Image Credit: © Mongta Studio -

Image Credit: © Mongta Studio -

PT Staff: What findings did you observe and how might they reflect general trends in treatment administration?

David Andorsky, MD: So one thing we noticed was that, over the treatment period, the use of ibrutinib (which is the first drug in the class) went down and the second-generation BTK inhibitors acalabrutinib and zanubrutinib were used more frequently. This is what we generally expect, in oncology. When newer [and] improved drugs are introduced, they usually squeeze out the older drug that was the first in class. And that's exactly what we what we saw here is that that wasn't a surprise.

What we did see was that the SDOH that we looked at did not really seem to correlate with which treatment the patient got; meaning it didn't matter if you were in a disadvantaged area, you were still just as likely to get acalabrutinib and zanubrutinib as you were ibrutinib. Now, the 1 trend we did see, or the 1 association we saw, was that patients in rural environments were actually a little bit more likely to get the newer medications, which was a little bit of a surprise, I'm not sure what that finding means. There were relatively low numbers of patients in rural environments.
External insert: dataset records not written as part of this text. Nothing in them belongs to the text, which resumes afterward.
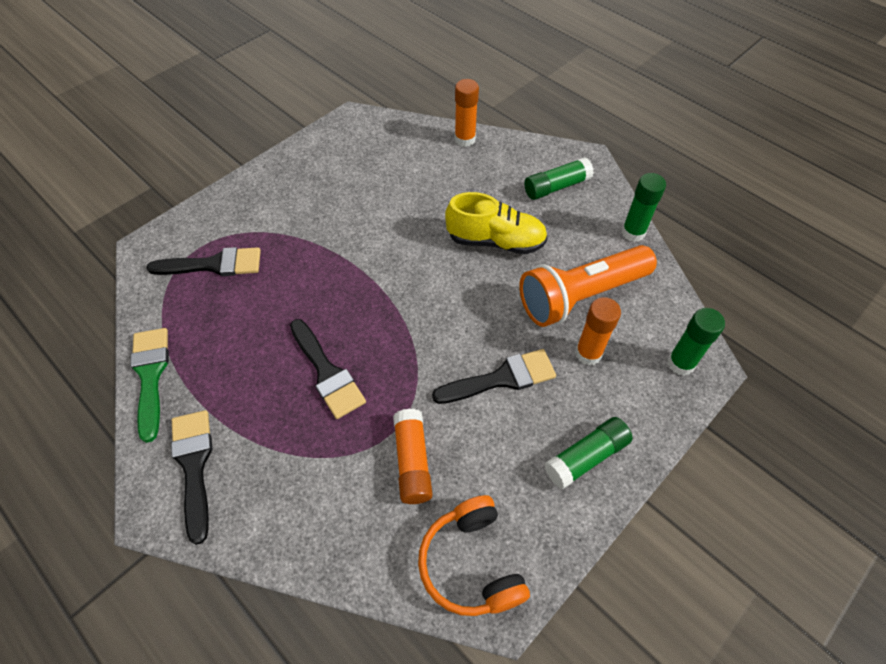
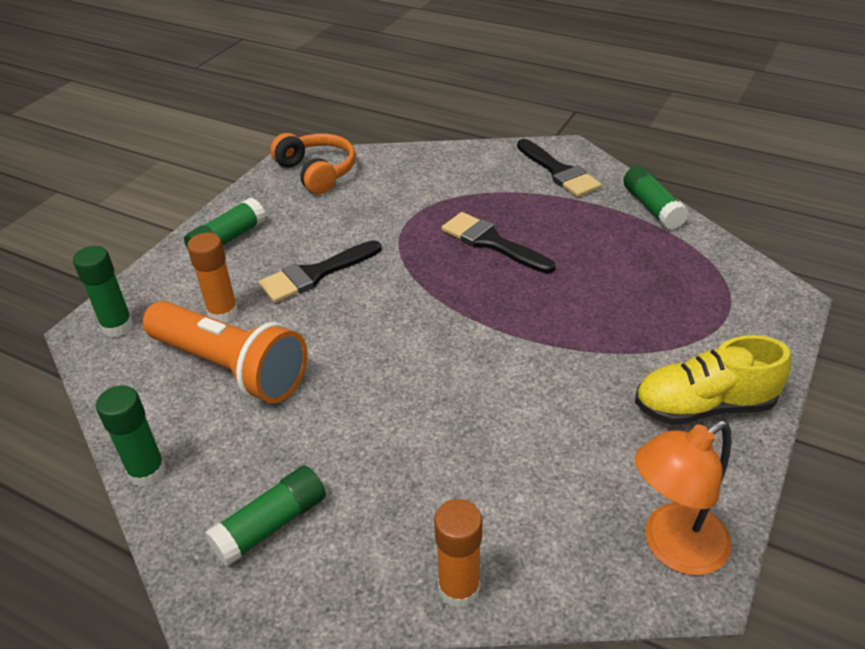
camera: 165 degrees right, 15 degrees down
(150, 376) = (652, 207): green brush -> green glue stick
(213, 265) = (691, 300): black brush -> none
(353, 132) = (672, 547): none -> orange lamp
(412, 461) = (382, 208): orange glue stick -> none
(495, 241) = (353, 410): yellow shoe -> yellow shoe (703, 406)
(580, 296) = (231, 368): orange flashlight -> orange flashlight turned 75 degrees clockwise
So it could be by chance alone, the p-value was significant. That's where we want to look at in future studies.

PT Staff: Based on these findings, what is your general takeaway regarding medication administration based on SDOH?

David Andorsky, MD: I think it was a relatively small difference. And I think my takeaway from the study was that patients were largely getting the same types of treatments, whether or not they lived in a rural environment or urban environment or in an economically-deprived area, which I think is generally reassuring that, once patients get in the door and have access to 1 of these medications, they're going to get the one that their doctor felt like was the best and not just what happened to be available.

PT Staff: What was the impact of cost on medication administration?

David Andorsky, MD: So all these medications are fairly expensive. There are some differences between the 3 of them, but they're not very dramatic. So it's the total cost of each medication, and there was only a small difference between each of them. But that could be something [that] 1 could look at and say “Are patients in disadvantaged areas more likely to get one versus the other?” But we didn't see that type of association. I think maybe because, again, the price differences are not that great.

PT Staff: What else should be considered when evaluating the effects of SDOH in medicine?

David Andorsky, MD: I think you want to look also at outcomes. This phase of the study did not look at “Did patients live longer?” Or “Send the treatment for longer based on SDOH?” I think those are places where you might start to see some differences.